Particle size may affect infection risk and severity on the basis of the virus' ability to travel to the lungs instead of being confined to the upper respiratory tract.

"Protecting [healthcare professionals] against influenza virus requires a clear understanding of how this virus is aerosolized and by whom it is emitted," the authors write.

Investigators enrolled 94 patients with influenza-like illness in the study. They obtained patient history and took nasopharyngeal swab specimens. The researchers then collected quantitative impaction air samples 1 foot or less, 3 feet, and 6 feet from the patient's head during routine care. Rapid test and polymerase chain reaction were used to detect influenza virus.

Of the 94 patients, 61 (65%) were influenza-positive (31 influenza A, 30 influenza B). Of those patients, 26 (43%) emitted influenza virus into room air (13 inpatients and 13 ED patients). Of the emitters, 5 (19%) released up to 32 times more virus than other patients. There were no statistical differences in other characteristics or symptoms.

Higher nasopharyngeal viral loads were found in emitters compared with nonemitters. Patients with increased nasopharyngeal viral load were the only patients in whom coughing and sneezing during air sampling was connected with the release of increased virus into room air (P < .05). Emitters exceeded the airborne 50% human infectious dose of influenza virus at all locations sampled.

All emitters in the study were less likely to report chills and more likely to experience higher illness severity and interference with daily living than nonemitter ED patients (P < .05).

As distance from the patient's head increased (from 1 to 6 feet), the viral load decreased significantly (P < .05). The amount of small particles also increased significantly relative to the amount of large particles. Healthcare professionals were primarily exposed to small influenza virus particles (diameter, < 4.7 μm).

There were no detectable differences between influenza virus types, emitters and superemitters, and patient location.

In an accompanying editorial, Caroline Breese Hall, MD, professor in the Department of Pediatrics and the Department of Medicine at the University of Rochester School of Medicine and Dentistry in New York, notes that more advanced forms of personal protection equipment that effectively block small particles (such as N95 respirators) are expensive and that their use in all influenza-positive patients is "usually not feasible."

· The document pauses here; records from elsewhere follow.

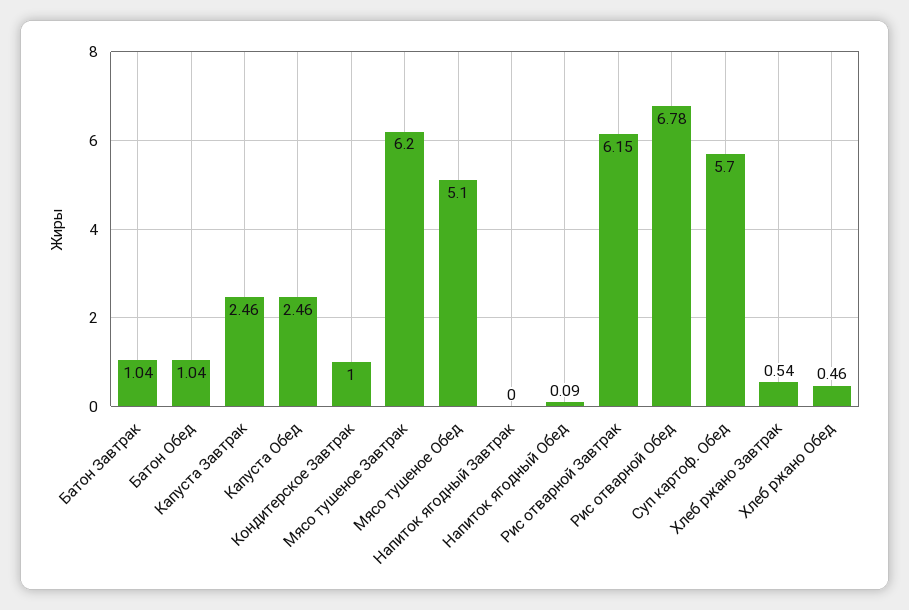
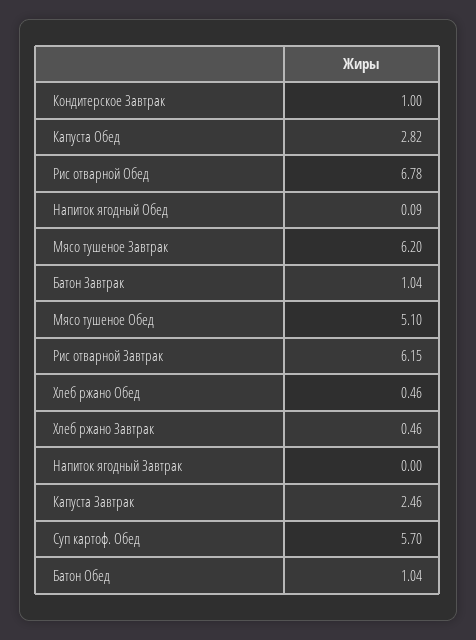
  {
    "Батон Завтрак": 1.04,
    "Батон Обед": 1.04,
    "Капуста Завтрак": 2.46,
-   "Капуста Обед": 2.46,
+   "Капуста Обед": 2.82,
    "Кондитерское Завтрак": 1,
    "Мясо тушеное Завтрак": 6.2,
    "Мясо тушеное Обед": 5.1,
    "Напиток ягодный Завтрак": 0,
    "Напиток ягодный Обед": 0.09,
    "Рис отварной Завтрак": 6.15,
    "Рис отварной Обед": 6.78,
    "Суп картоф. Обед": 5.7,
-   "Хлеб ржано Завтрак": 0.54,
+   "Хлеб ржано Завтрак": 0.46,
    "Хлеб ржано Обед": 0.46
  }

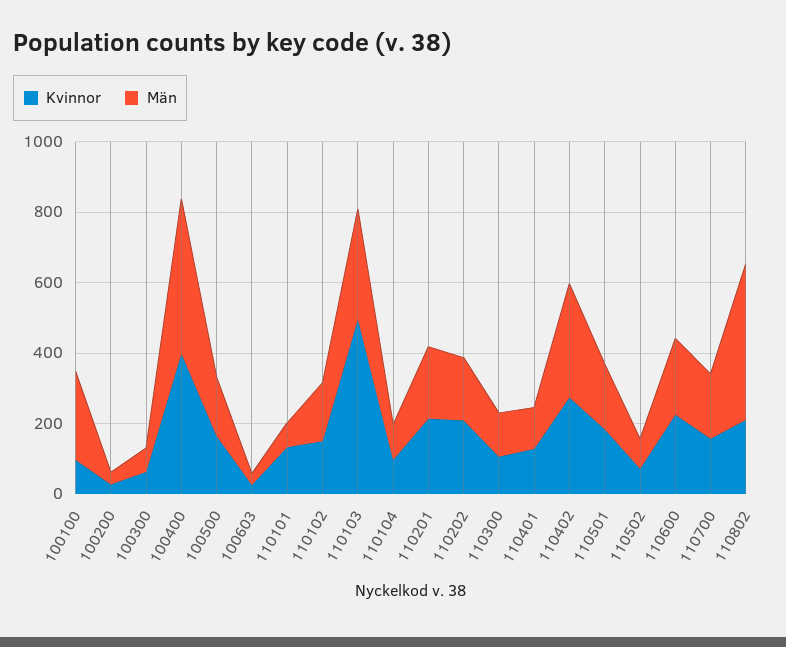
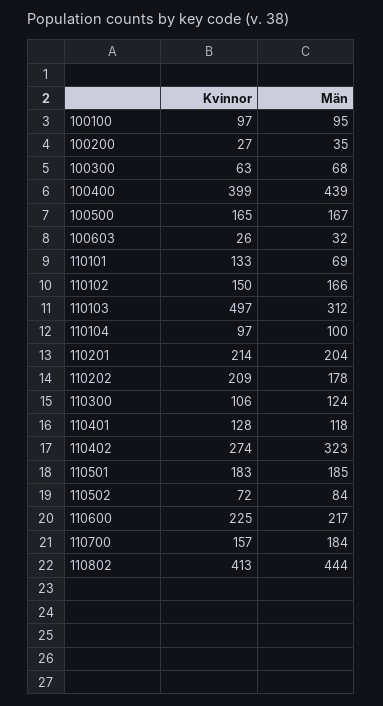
  {
    "Kvinnor": {
      "100100": 97,
      "100200": 27,
      "100300": 63,
      "100400": 399,
      "100500": 165,
      "100603": 26,
      "110101": 133,
      "110102": 150,
      "110103": 497,
      "110104": 97,
      "110201": 214,
      "110202": 209,
      "110300": 106,
      "110401": 128,
      "110402": 274,
      "110501": 183,
      "110502": 72,
      "110600": 225,
      "110700": 157,
-     "110802": 200
+     "110802": 413
    },
    "Män": {
-     "100100": 250,
+     "100100": 95,
      "100200": 35,
      "100300": 68,
      "100400": 439,
      "100500": 167,
      "100603": 32,
      "110101": 69,
      "110102": 166,
      "110103": 312,
      "110104": 100,
      "110201": 204,
      "110202": 178,
      "110300": 124,
      "110401": 118,
      "110402": 323,
      "110501": 185,
      "110502": 84,
      "110600": 217,
      "110700": 184,
      "110802": 444
    }
  }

"[I]nfection control procedures should be commensurate with the concern generated by the clinical observations of the intensity and severity of the community outbreak. The efficacy of the recommended infection control program, however, is less dependent on which specific procedures are included than on the consistent education of healthcare personnel," Dr. Hall noted. "Included in this should be their vaccination, their compliance with the recommended procedures, and their awareness of the risks of nosocomial infection among patients and personnel."

She concludes, "This study not only adds to our understanding of these risks, but helps define the questions that still need answering."

Dr. Hall died on December 10, 2012, at the age of 73 years. She was internationally known for her work in pediatric infectious diseases.